Je les lis et les relis, ce ne sont pas des mots stériles, ce sont des mots qui sentent la mort et l'épuisement, mais ce sont des mots qui doivent donner vie, il le faut à tout prix, sinon ils ne servent à rien. Je sais qu'ils servent à quelque chose, bon sang, on n'a pas le droit de les laisser demeurer dans un livre ou sur un site internet. Ces mots doivent vivre, ils doivent s'incarner. Ils donnent des claques quand on les lit, qu'est-ce que ce serait s'ils étaient pris au sérieux et prenaient forme dans un militantisme, un vrai, qui ne serait pas réservé à une tendance politique. Personne n'a le monopole de l'indignation et de la révolte devant la maltraitance de l'être humain pour le confort d'autres. Des initiatives se lancent : des chercheurs et des étudiants chinois se sont rassemblés dans un collectif, la SACOM, qui enquête sur les méfaits des grands groupes industriels chinois ; ce collectif est devenu un pilier de Good Electrics, un réseau international qui milite pour la défense des droits des travailleurs de l'industrie électronique, et pour que cette dernière devienne réellement humaine et durable. Dans un autre domaine, un poète chinois, Qin Xiaoyu, a réalisé un documentaire, Iron Moon, sur les poètes-ouvriers de son pays, qui écrivent des poèmes avec leur sueur et leur sang. On sait ce qui se passe dans ces usines chinoises, on sait comment sont faits nos téléphones, nos ordinateurs, nos télés, nos consoles et nos liseuses, on connaît le prix humain de l'électronique. Maintenant, que fait-on pour que cela change ?



IV



Je n'en sais rien. Ce livre, La machine est ton seigneur et ton maître, a le mérite d'exister et d'informer. Il est bien écrit, et la postface de Celia Izoard vient rappeler ce constat qui me donne envie d'aller détruire la Silicon Valley : « On dirait l'enfer et le paradis. Sous le soleil de la Californie, sur le campus de Mountain View, siège de Google, on se réunit dans une piscine à balles pour favoriser les brainstormings. [...] Comme dans un conte pour enfants, le rêve californien d'une technologie libératrice figure l'exact revers du quotidien des ouvriers chinois sur les chaînes de fabrication. »
Cette « division mondiale du travail » repose sur la conception de nos joujoux connectés en Occident, et l'évacuation du monde de l'usine et du travail à la chaîne vers la Chine. Les classes moyennes mondialisées conçoivent à peine que ces usines qui vomissent suicidés et téléphones existent, alors qu'il n'y a jamais eu autant de travailleurs à la chaîne dans le monde. Mais tant que c'est loin, tant que ce n'est pas chez nous... Cette distance de la production nous empêche d'en mesurer les effets globaux, tant sociaux qu'environnementaux, et c'est dramatique.

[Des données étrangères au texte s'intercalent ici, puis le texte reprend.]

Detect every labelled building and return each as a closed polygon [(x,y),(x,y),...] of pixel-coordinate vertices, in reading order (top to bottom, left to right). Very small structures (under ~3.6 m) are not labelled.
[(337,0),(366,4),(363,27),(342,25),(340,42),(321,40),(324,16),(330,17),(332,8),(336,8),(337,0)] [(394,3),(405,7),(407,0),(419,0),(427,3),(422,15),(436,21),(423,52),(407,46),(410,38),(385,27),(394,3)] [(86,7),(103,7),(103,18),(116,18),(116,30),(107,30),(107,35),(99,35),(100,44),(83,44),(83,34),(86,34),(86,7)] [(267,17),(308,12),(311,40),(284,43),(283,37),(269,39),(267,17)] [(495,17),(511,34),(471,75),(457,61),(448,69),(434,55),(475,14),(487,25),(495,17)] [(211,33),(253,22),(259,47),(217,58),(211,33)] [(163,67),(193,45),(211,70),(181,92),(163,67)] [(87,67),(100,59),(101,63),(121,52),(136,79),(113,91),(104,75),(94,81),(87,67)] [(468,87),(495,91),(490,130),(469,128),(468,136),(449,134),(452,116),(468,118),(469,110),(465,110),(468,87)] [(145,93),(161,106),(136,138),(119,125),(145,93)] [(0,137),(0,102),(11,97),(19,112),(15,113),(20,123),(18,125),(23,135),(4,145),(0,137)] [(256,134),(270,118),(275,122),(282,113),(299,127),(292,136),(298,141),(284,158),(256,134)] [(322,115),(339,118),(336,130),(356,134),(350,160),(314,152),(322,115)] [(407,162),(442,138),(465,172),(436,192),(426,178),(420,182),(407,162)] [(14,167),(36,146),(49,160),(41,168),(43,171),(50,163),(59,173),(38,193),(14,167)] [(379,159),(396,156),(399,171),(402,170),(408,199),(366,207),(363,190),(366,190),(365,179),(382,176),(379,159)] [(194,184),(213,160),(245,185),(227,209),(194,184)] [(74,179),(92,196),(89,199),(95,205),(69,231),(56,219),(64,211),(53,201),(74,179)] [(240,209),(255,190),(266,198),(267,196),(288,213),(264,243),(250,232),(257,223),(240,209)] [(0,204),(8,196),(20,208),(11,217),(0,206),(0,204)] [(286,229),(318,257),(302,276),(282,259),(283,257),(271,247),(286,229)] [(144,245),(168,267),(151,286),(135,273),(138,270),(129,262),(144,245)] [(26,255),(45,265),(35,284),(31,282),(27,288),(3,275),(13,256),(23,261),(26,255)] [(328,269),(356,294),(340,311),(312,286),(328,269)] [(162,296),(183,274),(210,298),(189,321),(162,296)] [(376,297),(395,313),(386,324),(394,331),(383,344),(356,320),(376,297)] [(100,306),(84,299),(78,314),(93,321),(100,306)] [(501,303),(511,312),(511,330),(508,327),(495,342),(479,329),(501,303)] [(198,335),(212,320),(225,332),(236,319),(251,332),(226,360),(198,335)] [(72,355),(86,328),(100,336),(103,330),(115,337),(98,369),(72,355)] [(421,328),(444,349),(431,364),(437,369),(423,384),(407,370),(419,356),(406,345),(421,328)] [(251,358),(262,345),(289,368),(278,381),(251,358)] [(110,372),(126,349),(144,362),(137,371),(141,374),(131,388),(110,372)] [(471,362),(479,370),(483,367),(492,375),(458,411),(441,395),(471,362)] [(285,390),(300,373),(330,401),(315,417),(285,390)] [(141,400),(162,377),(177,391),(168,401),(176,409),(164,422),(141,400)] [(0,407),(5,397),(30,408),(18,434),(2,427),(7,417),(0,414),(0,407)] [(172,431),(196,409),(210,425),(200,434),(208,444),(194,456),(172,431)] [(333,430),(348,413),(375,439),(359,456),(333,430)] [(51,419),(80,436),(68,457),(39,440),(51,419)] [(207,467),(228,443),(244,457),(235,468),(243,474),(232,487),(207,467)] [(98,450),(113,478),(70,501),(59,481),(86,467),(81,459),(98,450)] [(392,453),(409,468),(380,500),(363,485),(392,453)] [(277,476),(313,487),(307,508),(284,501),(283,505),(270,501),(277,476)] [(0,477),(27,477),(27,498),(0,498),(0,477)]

J'aimerais penser que la "nouvelle génération d'ouvriers" dont parle Jenny Chan, plus sensibilisée à la contestation ouvrière, plus éduquée et moins résignée à l'injustice, saura faire changer les choses ; mais je m'accroche fort à l'espérance de relocalisation européenne, pour qu'aucun d'entre nous ne puisse perdre de vue ces immenses usines, leur impact écologique sur l'eau et les énergies fossiles. In fine, peut-être que le fait que ça arrive sur notre territoire nous donnera envie de changer complètement le mode de production pour nous tourner vers quelque chose de plus simple et durable. J'ai envie de me donner des claques parce que ce que j'écris sent l'idéalisme à plein nez. Mais plus j'y pense, plus je songe que le matérialisme contemporain ne pourra être renversé que par une profonde révolution spirituelle. J'ignore à quoi elle pourrait ressembler ; mais il nous faut bien ça pour abandonner notre condition d'esclaves de la technologie et pour devenir libres. Il nous faut bien ça pour avoir la force de renoncer à une technologie si confortable et si performante qu'elle nous fait oublier l'humain.



Sur mon lit de mort



30 septembre 2014



Je veux jeter encore un coup d’œil à l’océan, voir l’im­men­sité de ma demi-vie de larmes



Je veux esca­la­der encore une montagne, pour essayer de faire reve­nir l’âme que j’ai perdue



Je veux effleu­rer encore une fois le ciel, sentir l’in­fi­nie déli­ca­tesse de ce bleu



Puisque tout cela m’est impos­sible, je vais devoir quit­ter ce monde



Ceux qui me connaissent



Ne doivent pas s’éton­ner de mon départ



Encore moins soupi­rer ou s’af­fli­ger



Mon arri­vée s’est bien passée, je parti­rai de même.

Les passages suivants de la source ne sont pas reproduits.